Photo of a dark-haired man in a red sweater.

Most of my upbringing was rough and most of my time was spent protecting my mother and sisters—I tried to keep them safe. When I was 11 years old, I was hit by a car. This was the first accident that I feel led to things changing for me. My parents and teachers thought there was nothing wrong with me, but I had lost my eyesight and went through many different tests for an 8-month period of time. I struggled with learning from 5th to 7th grade. After that, I was able to make it on the honor roll and graduate from high school. I did go to about a year and a half of college but then went into the military (the Army).

 While serving in the military, I was married, and we had two children. Even though the marriage was rocky, and I felt like I was being pushed towards violent actions, I had seen enough growing up that I would not be a part of domestic violence. We held the marriage together for about 6 years, but I could feel the anger building inside myself. I was able to maintain a job and stayed involved in my children’s lives until they graduated from high school. For several years following that time, I felt like everything was falling apart and I eventually had a meltdown.

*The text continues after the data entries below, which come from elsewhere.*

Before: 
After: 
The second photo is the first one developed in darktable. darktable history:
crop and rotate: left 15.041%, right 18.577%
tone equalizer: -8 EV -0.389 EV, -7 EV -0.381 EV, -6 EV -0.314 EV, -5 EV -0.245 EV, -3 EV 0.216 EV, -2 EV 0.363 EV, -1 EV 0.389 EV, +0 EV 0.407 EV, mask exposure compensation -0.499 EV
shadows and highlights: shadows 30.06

The circumstances were turned back on me, and I was made out to be the bad guy. Things continued to spiral down for me, and I found myself with the wrong crowd and landed in jail. I felt like I was abandoned, betrayed, and overwhelmed with hopelessness. I had spent my life helping and protecting others while receiving negative feedback in various forms in return for the sacrifices I made.

The world seemed cruel and unforgiving, but I was encouraged with the help of counseling and small group of individuals I had met in a support group. I have gained coping skills to help me through my anger, and I have learned the importance of paying it forward—without expecting in return. I spend time connecting with horses through horse therapy, and I am working on my own self-care. If I am not willing to work to make changes in myself, I cannot expect others to change.

I am now back on my feet and moving forward, there are still challenges and I know life will continue to throw a wrench in my plans at times, but I have the skills and determination to keep moving forward. I am glad I have learned how to embrace the challenges of my brain injury and realize that what I went through has made me who I am today, a proud veteran and supporter of those who are in need.